Most hard-core Dick-heads would rank THREE STIGMATA as among his masterpieces and GALACTIC POT-HEALER and WE CAN BUILD YOU as...NOT among his masterpieces, (particularly WCBY). (I've been reading him for over 40 years.) THREE STIGMATA was the second novel I read, (following THE MAN IN THE HIGH CASTLE). I find that Dick's authorial voice is plain on first reading, apparently unadorned, but after reading two or three of his novels, his voice becomes immediately apparent as distinctly his, and it is (for me) entrancing. (His voice is a different thing than the quality of his prose, which ranged from occasionally poor to superior, mostly hovering somewhere between these poles. He was a pulp writer--that is, his books mostly appeared as paperback originals--and he wrote to make a living. He turned out several novels a year for a good stretch of years. At that pace, it's miraculous how good his prose was more often than not.) Even though he "made his living writing," he was essentially poverty-stricken for most of his career, finding increasing financial stability and success only in his last years.

He also wrote several non-science fiction novels, all but one of which were unpublished during is lifetime. Posthumously, they were all eventually published. I cherish them as much as I do his best science fiction novels.

Robert Cook said...

"Philip K. Dick was bad at choosing titles. For example, "Do androids dream of Electric Sheep?" is awful. Too bad he didn't think of the movie title "Blade Runner"."

His titles could be hit or miss. Sometimes his books appeared with titles other than his original titles, sometimes for the better, sometimes not. (For example, his original title for MARTIAN TIME-SLIP was ALL WE MARSMEN, and it appeared under that title serialized in two parts in a pulp SF magazine. ) DO ANDROIDS DREAM OF ELECTRIC SHEEP is a great title, perfectly reflecting the themes of the book.
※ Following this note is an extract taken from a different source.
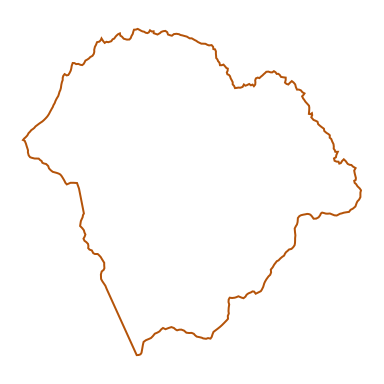 Itaberaba, Bahia, Brazil (Natural Earth projection)
{"feature_id": "56859067B40905854512446", "entity_name": "Itaberaba", "entity_type": "district", "adm_level": 2, "iso_a3": "BRA", "parent_name": "Brazil", "parent_adm1": "Bahia", "projection": "natural_earth1", "projection_center": [-40.241, -12.524], "detail": "fine", "context": "isolated", "style": "outline", "palette": "amber", "viewbox_px": 384, "rotation_deg": 0, "n_neighbors": 0, "source": "geoboundaries", "source_scale": "gbopen_adm2", "svg_char_len": 5504}
<svg xmlns="http://www.w3.org/2000/svg" viewBox="0 0 384 384"><path d="M136.7,355.1L138.7,355.0L140.5,354.3L141.5,352.8L142.3,348.4L142.9,344.9L143.6,341.9L145.9,340.2L148.8,339.0L151.0,338.0L152.8,336.2L154.8,333.7L157.4,332.6L159.5,331.4L161.3,329.3L163.0,328.0L165.5,329.2L168.6,328.0L171.4,327.1L173.9,328.0L175.6,329.5L177.1,330.3L179.2,329.7L181.3,329.6L184.0,330.6L186.4,332.7L189.0,333.0L191.7,332.9L193.8,333.8L195.0,335.2L196.7,336.6L199.2,337.1L201.7,337.7L203.2,338.4L206.1,338.8L208.0,338.1L210.5,338.6L211.7,336.9L212.6,334.1L213.5,331.9L215.2,330.6L217.6,328.8L220.1,326.8L222.0,325.1L223.9,323.2L226.9,320.1L228.0,318.8L227.8,316.0L228.8,313.5L228.5,311.3L228.7,307.7L229.2,304.5L228.5,302.0L228.7,299.5L229.7,297.7L232.1,298.0L234.7,297.7L236.3,297.2L238.4,296.3L241.5,297.6L243.5,298.2L245.5,296.6L246.4,295.0L247.6,293.9L249.0,293.1L250.9,292.4L252.5,291.4L254.1,291.6L255.7,293.7L257.8,292.7L260.8,291.2L261.8,289.7L263.2,286.9L264.2,283.5L265.0,281.7L266.4,279.3L268.5,276.4L270.2,274.8L271.1,272.4L270.8,269.6L272.7,267.3L274.2,264.6L275.6,262.8L276.8,261.2L278.5,260.4L280.4,258.4L282.3,256.8L284.1,255.6L285.0,253.6L286.2,252.0L287.6,250.9L289.0,249.5L291.5,248.9L293.3,247.1L294.6,245.2L295.0,243.0L295.1,240.3L295.1,238.4L295.4,235.3L295.0,232.1L294.7,228.5L295.8,226.3L297.0,224.4L297.6,222.0L297.9,218.0L299.4,216.1L301.1,215.2L303.2,214.7L305.4,214.3L307.2,213.9L308.9,214.1L310.4,214.7L311.9,216.3L313.6,218.7L316.2,218.6L318.6,217.3L320.1,215.3L320.9,213.5L322.1,212.6L324.2,213.1L325.8,213.6L327.5,213.7L329.9,213.5L331.9,214.3L334.4,215.3L336.7,215.5L338.3,214.7L339.9,213.8L341.7,213.4L343.8,212.7L346.1,212.3L349.0,211.9L350.6,209.8L352.8,208.7L355.4,206.5L356.6,203.1L357.4,201.4L359.1,199.6L360.4,197.1L360.4,192.6L361.0,190.3L359.7,188.4L357.5,186.3L356.1,184.1L354.7,182.9L354.2,180.8L355.7,179.9L355.9,178.0L355.3,175.7L354.7,173.3L354.2,170.6L355.6,168.1L353.0,166.6L351.4,165.0L349.6,164.8L347.7,163.9L345.7,161.1L343.8,159.3L342.1,161.0L340.8,163.1L339.3,163.6L338.5,161.7L336.5,161.6L334.6,160.8L334.0,158.4L335.9,157.3L336.4,154.9L337.8,151.8L335.3,151.8L334.7,150.0L333.7,148.7L333.8,146.5L333.5,144.1L332.3,141.7L331.2,138.9L329.7,137.7L329.8,135.3L328.5,134.1L326.5,132.9L324.3,131.0L323.9,128.7L321.8,127.2L319.9,125.7L318.2,124.2L317.5,121.7L315.7,120.8L313.5,119.9L311.3,117.3L312.2,115.2L311.9,113.2L310.4,114.2L308.9,113.9L309.2,110.4L309.3,107.7L309.0,105.7L307.4,103.9L305.4,101.7L304.2,99.8L303.1,98.4L302.1,96.3L303.4,95.0L304.5,93.4L302.5,92.3L300.8,90.3L298.9,89.6L297.0,89.6L295.9,87.2L295.2,84.4L293.7,82.6L291.8,81.1L289.9,82.8L288.3,84.5L286.5,83.9L285.0,82.6L285.7,80.0L285.7,77.6L283.3,77.3L281.0,76.9L279.7,74.9L278.3,73.8L276.7,73.9L275.5,72.2L273.9,71.2L272.2,72.4L270.5,72.3L268.3,71.6L266.3,71.8L265.1,73.0L263.8,74.1L262.4,75.5L261.1,76.5L259.4,78.1L257.7,77.6L255.9,78.4L255.2,80.3L255.4,82.3L255.2,84.6L253.9,86.2L252.6,84.6L250.9,85.3L249.2,84.0L246.8,85.2L245.3,85.7L243.9,84.5L242.6,86.9L240.4,87.7L238.3,87.6L236.7,87.9L235.0,88.1L234.1,85.9L232.7,84.4L232.7,82.2L231.6,80.0L230.7,78.4L230.0,76.2L228.9,74.9L227.4,74.3L226.8,72.4L227.6,70.9L227.8,68.6L226.4,68.0L225.1,66.4L223.5,64.6L221.7,65.2L220.0,65.2L219.4,62.6L218.1,61.2L217.4,59.4L216.2,58.0L216.1,55.9L215.9,53.9L215.9,51.3L215.0,49.3L213.4,49.1L213.1,46.8L211.6,45.1L209.0,45.4L207.3,44.8L205.5,43.8L203.4,43.7L201.4,43.7L199.3,42.7L197.7,41.9L196.4,40.9L194.6,40.0L191.7,38.3L189.6,38.3L186.8,36.6L184.5,36.0L182.4,35.4L180.5,35.0L179.0,34.2L176.5,33.8L173.9,34.1L171.9,35.7L169.9,35.2L168.0,34.5L167.2,32.2L165.4,30.9L163.2,31.2L161.3,31.9L160.0,33.1L157.5,34.5L155.5,33.8L153.7,33.2L153.6,31.3L151.7,31.5L150.0,30.3L148.8,32.4L147.4,33.1L145.6,32.7L144.1,31.7L142.5,31.4L141.0,30.7L139.6,29.9L137.7,28.9L135.8,29.6L134.0,29.7L133.4,31.4L132.7,34.0L131.5,36.0L130.7,38.1L129.4,39.5L126.9,39.6L123.7,38.7L122.0,36.7L120.3,35.6L119.9,33.4L118.1,34.2L116.4,35.7L115.3,37.0L114.2,38.6L112.6,39.3L111.3,41.2L108.3,42.2L106.4,41.8L104.7,42.9L103.1,41.0L101.5,38.4L100.7,40.2L99.4,41.6L97.0,42.2L96.1,44.6L94.9,46.9L94.2,49.8L94.3,51.8L93.8,53.8L92.5,55.8L90.2,57.1L89.0,58.4L87.4,59.5L85.4,60.6L84.6,62.3L83.6,64.0L82.2,65.1L80.4,64.8L78.4,63.9L76.1,64.1L74.5,63.1L72.7,63.0L71.7,65.9L71.3,68.4L70.7,70.7L69.5,73.1L68.3,75.0L66.7,75.4L64.6,74.1L63.3,75.8L62.7,77.8L62.7,80.0L61.9,82.2L61.3,84.9L60.9,88.0L60.3,90.1L59.5,91.8L58.8,94.3L58.2,96.1L56.7,98.5L55.5,100.9L54.7,103.1L53.4,105.3L52.8,107.0L51.9,108.5L50.3,111.4L48.8,114.3L47.3,116.5L45.6,118.4L43.8,120.2L42.3,121.5L40.5,122.7L38.8,123.9L37.1,125.2L35.5,126.4L34.3,127.9L32.8,129.1L31.3,130.1L30.1,131.6L28.6,133.1L27.3,135.5L25.6,137.3L24.1,138.6L23.0,140.0L24.7,140.8L25.9,143.6L26.8,146.6L27.4,148.4L28.0,150.3L27.9,152.4L28.7,155.4L30.1,157.2L31.8,157.8L34.5,158.5L38.7,158.6L40.2,160.1L41.5,160.9L42.4,162.8L44.0,163.5L46.1,164.0L48.2,166.0L49.0,168.4L50.6,170.1L52.7,171.8L56.7,172.9L58.7,173.6L60.3,174.5L61.5,175.9L62.9,178.1L64.3,180.5L65.4,182.8L66.8,184.4L70.5,182.8L73.5,182.8L77.0,183.0L79.0,188.6L83.9,213.5L83.0,215.1L82.6,217.3L81.7,219.2L80.9,221.0L80.6,222.7L80.1,226.0L82.3,228.2L83.9,230.3L84.5,232.6L85.4,234.5L84.7,236.5L83.5,238.7L84.5,240.8L86.3,242.1L88.0,243.9L88.4,245.9L88.2,248.1L89.5,249.6L91.8,250.4L93.3,253.2L94.9,254.0L97.7,254.0L99.0,255.2L100.7,257.0L102.1,259.4L103.3,261.3L104.2,262.8L104.2,265.2L104.4,268.2L103.7,269.8L101.7,271.5L100.9,274.4L101.0,277.0L101.1,279.0L102.3,281.2L105.4,285.8L106.6,288.8L136.7,355.1Z" fill="none" stroke="#b45309" stroke-width="2"/></svg>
BLADE RUNNER is a stupid title, superficially zippy sounding but utterly meaningless.

Robert Cook said...

"The only reason China does not go to war now is because they know they would get crushed."

How about they don't have any interest in going to war?

J. Farmer said...

How about "We Can Remember It for You Wholesale" versus “Total Recall”

Robert Cook said...

"How about 'We Can Remember It for You Wholesale' versus 'Total Recall'”

Dick's title for the original short story is clearly the superior title.

Bilwick said...

@Bilwick:

So a world in which people don't steal each other's stuff or threaten other people with violence is only plausible in which all human beings, everywhere, have read Ayn Rand?

No. But "a world in which people don't steal each other's stuff or threaten other people with violence" is not plausible. That's my gripe with either a radical individualist or radical collectivist worldview. They are utterly utopian."

So until every single person on earth embraces the non-aggression principle, it's okay to threaten people and steal their stuff? How conveeeenient for people like you!

Robert Cook said...

"So until every single person on earth embraces the non-aggression principle, it's okay to threaten people and steal their stuff? How conveeeenient for people like you!"

It's one thing to misunderstand ambiguous statements, but to so misunderstand what J. Farmer said is either a sign of stunning thickness, a result of herculean effort, or a lie made to make a (stupid) insult.

Farmer in no way says or implies that "it's okay to threaten people and steal their stuff." He points out, as adults must often do with children, that there will never be a world in which humans do not threaten others or try to steal their stuff. That is, it is an observation, not a statement of approval.

Sam L. said...

What I want to know is are the books filed in diminishing heights? Or increasing heights?